Osama is a film intensely aware, at times perhaps too aware, of its place in history. The first film produced in Afghanistan since the fall of the Taliban, it aims to be a document of the hardships faced under that repressive regime.

The story here involves a 12-year-old girl (none of the characters are given names) forced by her mother to impersonate a boy so that she can work to help support her impoverished family. This becomes necessary due to the fact that all of the males in the family have been killed in one war or another — a situation, the film suggests, all too normal in this country.

The first half-hour or so of Osama is enthralling. The film opens with a demonstration of Burqa-clad women demanding work. This section is shot from the POV of an American cameraman and ends with the Taliban, who arrive to break-up the protest, beating the camera into submission. This provocative act, vicariously attacking the audience, promises a confrontational style not followed up on by director Siddiq Barmak's relatively understated style. As the next several minutes introduce us to the film's central family, Barmak effectively and subtly conveys the omnipresent menace of the Taliban by portraying them merely as offscreen voices that burst in on the characters unannounced.

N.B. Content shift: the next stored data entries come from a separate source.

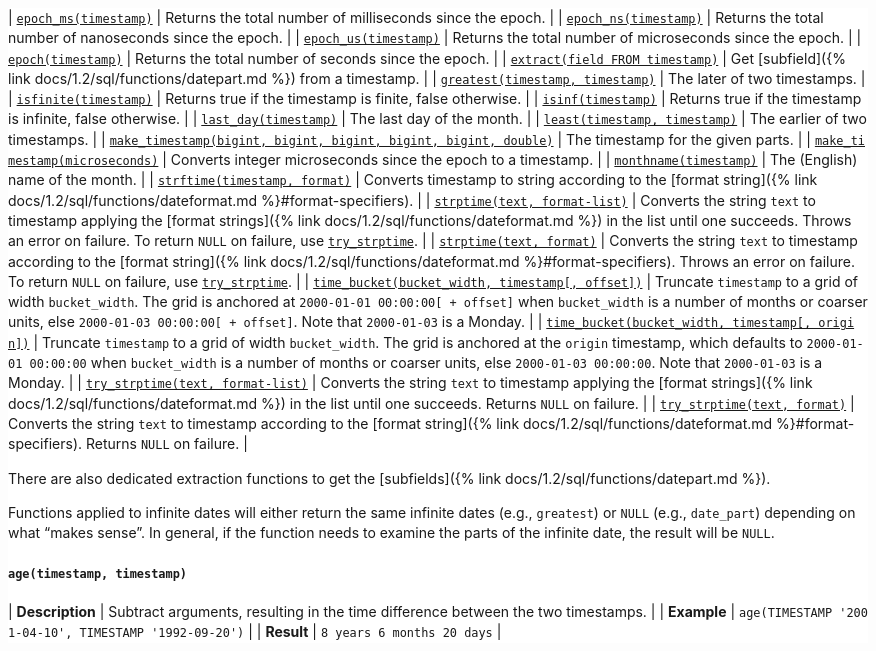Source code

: | [`epoch_ms(timestamp)`](#epoch_mstimestamp) | Returns the total number of milliseconds since the epoch. |
| [`epoch_ns(timestamp)`](#epoch_nstimestamp) | Returns the total number of nanoseconds since the epoch. |
| [`epoch_us(timestamp)`](#epoch_ustimestamp) | Returns the total number of microseconds since the epoch. |
| [`epoch(timestamp)`](#epochtimestamp) | Returns the total number of seconds since the epoch. |
| [`extract(field FROM timestamp)`](#extractfield-from-timestamp) | Get [subfield]({% link docs/1.2/sql/functions/datepart.md %}) from a timestamp. |
| [`greatest(timestamp, timestamp)`](#greatesttimestamp-timestamp) | The later of two timestamps. |
| [`isfinite(timestamp)`](#isfinitetimestamp) | Returns true if the timestamp is finite, false otherwise. |
| [`isinf(timestamp)`](#isinftimestamp) | Returns true if the timestamp is infinite, false otherwise. |
| [`last_day(timestamp)`](#last_daytimestamp) | The last day of the month. |
| [`least(timestamp, timestamp)`](#leasttimestamp-timestamp) | The earlier of two timestamps. |
| [`make_timestamp(bigint, bigint, bigint, bigint, bigint, double)`](#make_timestampbigint-bigint-bigint-bigint-bigint-double) | The timestamp for the given parts. |
| [`make_timestamp(microseconds)`](#make_timestampmicroseconds) | Converts integer microseconds since the epoch to a timestamp. |
| [`monthname(timestamp)`](#monthnametimestamp) | The (English) name of the month. |
| [`strftime(timestamp, format)`](#strftimetimestamp-format) | Converts timestamp to string according to the [format string]({% link docs/1.2/sql/functions/dateformat.md %}#format-specifiers). |
| [`strptime(text, format-list)`](#strptimetext-format-list) | Converts the string `text` to timestamp applying the [format strings]({% link docs/1.2/sql/functions/dateformat.md %}) in the list until one succeeds. Throws an error on failure. To return `NULL` on failure, use [`try_strptime`](#try_strptimetext-format-list). |
| [`strptime(text, format)`](#strptimetext-format) | Converts the string `text` to timestamp according to the [format string]({% link docs/1.2/sql/functions/dateformat.md %}#format-specifiers). Throws an error on failure. To return `NULL` on failure, use [`try_strptime`](#try_strptimetext-format). |
| [`time_bucket(bucket_width, timestamp[, offset])`](#time_bucketbucket_width-timestamp-offset) | Truncate `timestamp` to a grid of width `bucket_width`. The grid is anchored at `2000-01-01 00:00:00[ + offset]` when `bucket_width` is a number of months or coarser units, else `2000-01-03 00:00:00[ + offset]`. Note that `2000-01-03` is a Monday. |
| [`time_bucket(bucket_width, timestamp[, origin])`](#time_bucketbucket_width-timestamp-origin) | Truncate `timestamp` to a grid of width `bucket_width`. The grid is anchored at the `origin` timestamp, which defaults to `2000-01-01 00:00:00` when `bucket_width` is a number of months or coarser units, else `2000-01-03 00:00:00`. Note that `2000-01-03` is a Monday. |
| [`try_strptime(text, format-list)`](#try_strptimetext-format-list) | Converts the string `text` to timestamp applying the [format strings]({% link docs/1.2/sql/functions/dateformat.md %}) in the list until one succeeds. Returns `NULL` on failure. |
| [`try_strptime(text, format)`](#try_strptimetext-format) | Converts the string `text` to timestamp according to the [format string]({% link docs/1.2/sql/functions/dateformat.md %}#format-specifiers). Returns `NULL` on failure. |

There are also dedicated extraction functions to get the [subfields]({% link docs/1.2/sql/functions/datepart.md %}).

Functions applied to infinite dates will either return the same infinite dates
(e.g., `greatest`) or `NULL` (e.g., `date_part`) depending on what “makes sense”.
In general, if the function needs to examine the parts of the infinite date, the result will be `NULL`.

#### `age(timestamp, timestamp)`

<div class="nostroke_table"></div>

| **Description** | Subtract arguments, resulting in the time difference between the two timestamps. |
| **Example** | `age(TIMESTAMP '2001-04-10', TIMESTAMP '1992-09-20')` |
| **Result** | `8 years 6 months 20 days` |
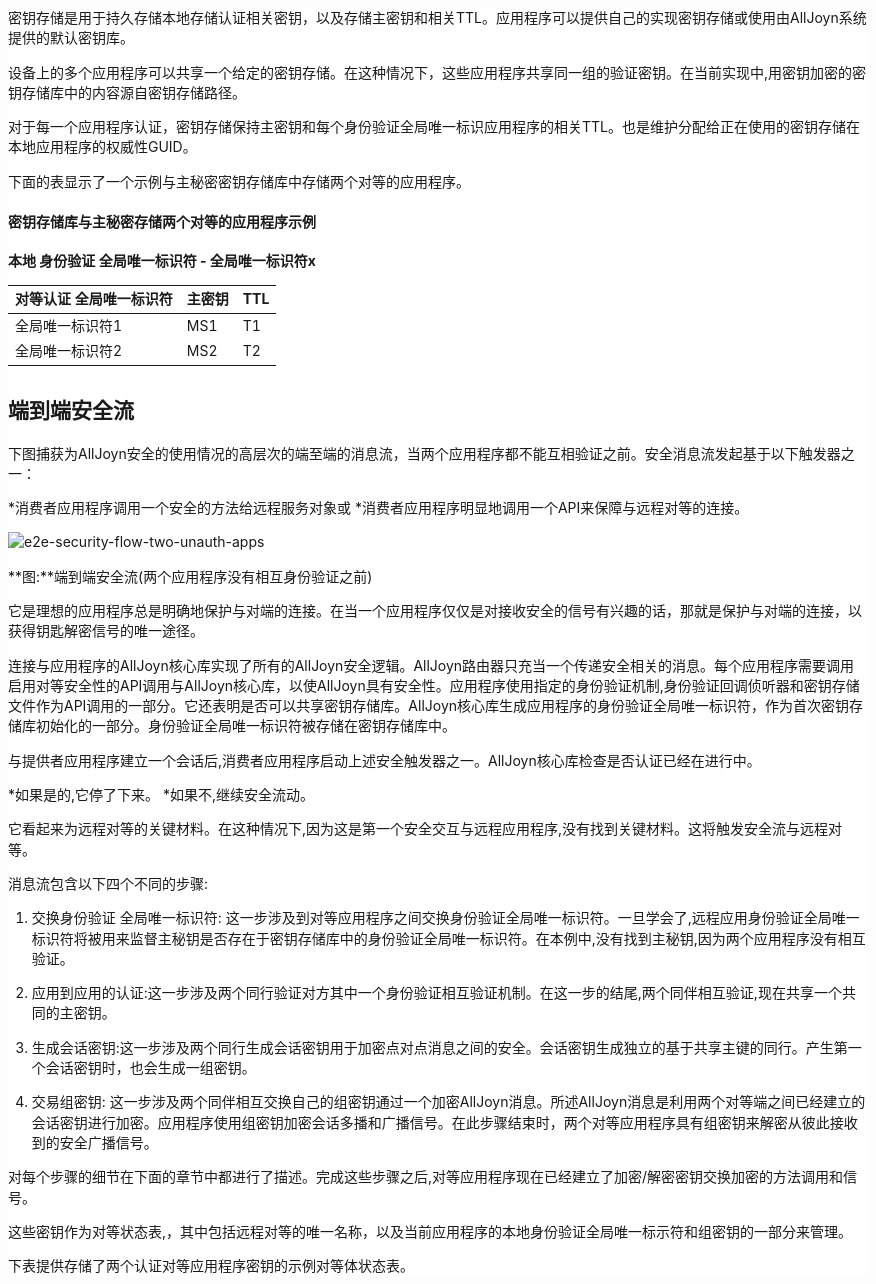 密钥存储是用于持久存储本地存储认证相关密钥，以及存储主密钥和相关TTL。应用程序可以提供自己的实现密钥存储或使用由AllJoyn系统提供的默认密钥库。

设备上的多个应用程序可以共享一个给定的密钥存储。在这种情况下，这些应用程序共享同一组的验证密钥。在当前实现中,用密钥加密的密钥存储库中的内容源自密钥存储路径。

 对于每一个应用程序认证，密钥存储保持主密钥和每个身份验证全局唯一标识应用程序的相关TTL。也是维护分配给正在使用的密钥存储在本地应用程序的权威性GUID。

下面的表显示了一个示例与主秘密密钥存储库中存储两个对等的应用程序。

#### 密钥存储库与主秘密存储两个对等的应用程序示例

**本地 身份验证 全局唯一标识符 - 全局唯一标识符x**

| 对等认证 全局唯一标识符| 主密钥 | TTL |
|---|---|---|
| 全局唯一标识符1 | MS1 | T1 |
| 全局唯一标识符2 | MS2 | T2 |

## 端到端安全流

下图捕获为AllJoyn安全的使用情况的高层次的端至端的消息流，当两个应用程序都不能互相验证之前。安全消息流发起基于以下触发器之一：

*消费者应用程序调用一个安全的方法给远程服务对象或
*消费者应用程序明显地调用一个API来保障与远程对等的连接。

![e2e-security-flow-two-unauth-apps][e2e-security-flow-two-unauth-apps]

**图:**端到端安全流(两个应用程序没有相互身份验证之前)

它是理想的应用程序总是明确地保护与对端的连接。在当一个应用程序仅仅是对接收安全的信号有兴趣的话，那就是保护与对端的连接，以获得钥匙解密信号的唯一途径。

连接与应用程序的AllJoyn核心库实现了所有的AllJoyn安全逻辑。AllJoyn路由器只充当一个传递安全相关的消息。每个应用程序需要调用启用对等安全性的API调用与AllJoyn核心库，以使AllJoyn具有安全性。应用程序使用指定的身份验证机制,身份验证回调侦听器和密钥存储文件作为API调用的一部分。它还表明是否可以共享密钥存储库。AllJoyn核心库生成应用程序的身份验证全局唯一标识符，作为首次密钥存储库初始化的一部分。身份验证全局唯一标识符被存储在密钥存储库中。

与提供者应用程序建立一个会话后,消费者应用程序启动上述安全触发器之一。AllJoyn核心库检查是否认证已经在进行中。

*如果是的,它停了下来。
*如果不,继续安全流动。

它看起来为远程对等的关键材料。在这种情况下,因为这是第一个安全交互与远程应用程序,没有找到关键材料。这将触发安全流与远程对等。

消息流包含以下四个不同的步骤:

1. 交换身份验证 全局唯一标识符: 这一步涉及到对等应用程序之间交换身份验证全局唯一标识符。一旦学会了,远程应用身份验证全局唯一标识符将被用来监督主秘钥是否存在于密钥存储库中的身份验证全局唯一标识符。在本例中,没有找到主秘钥,因为两个应用程序没有相互验证。

2. 应用到应用的认证:这一步涉及两个同行验证对方其中一个身份验证相互验证机制。在这一步的结尾,两个同伴相互验证,现在共享一个共同的主密钥。

3. 生成会话密钥:这一步涉及两个同行生成会话密钥用于加密点对点消息之间的安全。会话密钥生成独立的基于共享主键的同行。产生第一个会话密钥时，也会生成一组密钥。

4. 交易组密钥: 这一步涉及两个同伴相互交换自己的组密钥通过一个加密AllJoyn消息。所述AllJoyn消息是利用两个对等端之间已经建立的会话密钥进行加密。应用程序使用组密钥加密会话多播和广播信号。在此步骤结束时，两个对等应用程序具有组密钥来解密从彼此接收到的安全广播信号。

对每个步骤的细节在下面的章节中都进行了描述。完成这些步骤之后,对等应用程序现在已经建立了加密/解密密钥交换加密的方法调用和信号。

这些密钥作为对等状态表,，其中包括远程对等的唯一名称，以及当前应用程序的本地身份验证全局唯一标示符和组密钥的一部分来管理。

下表提供存储了两个认证对等应用程序密钥的示例对等体状态表。


[list-of-subjects]: /learn/core/system-description/
[alljoyn-security-arch]: /files/learn/system-desc/alljoyn-security-arch.png
[e2e-security-flow-two-unauth-apps]: /files/learn/system-desc/e2e-security-flow-two-unauth-apps.png
[authenticated-apps-reconnecting]: /files/learn/system-desc/authenticated-apps-reconnecting.png
[exchange-auth-guids]: /files/learn/system-desc/exchange-auth-guids.png
[alljoyn-rsa-keyx-auth-mechanism]: /files/learn/system-desc/alljoyn-rsa-keyx-auth-mechanism.png
[alljoyn-srp-keyx-auth-mechanism]: /files/learn/system-desc/alljoyn-srp-keyx-auth-mechanism.png
[alljoyn-srp-logon-auth-mechanism]: /files/learn/system-desc/alljoyn-srp-logon-auth-mechanism.png
[alljoyn-pin-keyx-auth-mechanism]: /files/learn/system-desc/alljoyn-pin-keyx-auth-mechanism.png
[session-key-generation-between-peer-apps]: /files/learn/system-desc/session-key-generation-between-peer-apps.png
[group-keys-exchange]: /files/learn/system-desc/group-keys-exchange.png
[encrypted-method-call-reply]: /files/learn/system-desc/encrypted-method-call-reply.png
[encrypted-signal]: /files/learn/system-desc/encrypted-signal.png
[key-selection-signal-encryption-provider-app]: /files/learn/system-desc/key-selection-signal-encryption-provider-app.png
[key-selection-signal-decryption-consumer-app]: /files/learn/system-desc/key-selection-signal-decryption-consumer-app.png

There is an undeniable tension here uncharacteristic of Hollywood films, where we always know that everything will come out all right in the end; everything we know about the reality of this situation tells us that most likely, it won't.

But as the film settles into its narrative, that suspense begins to suffer under the law of diminishing returns. Barmak's untrained lead, Marina Golbahari, has a wonderfully expressive face but is never convincing as a boy. As indignities and close calls accumulate, the film, for all its beauty, starts to run in circles in its desire to convey its message. And this didacticism undermines the film as narrative.

As historical document, however, Osama is a thing of beauty and a powerful, lyrical reminder of a tragic period, one still fresh in the minds of those who lived it and portray it on screen. This, I imagine, is why Barmak made the film in the first place, and he is to be commended for creating a moving piece of propaganda for all the right reasons.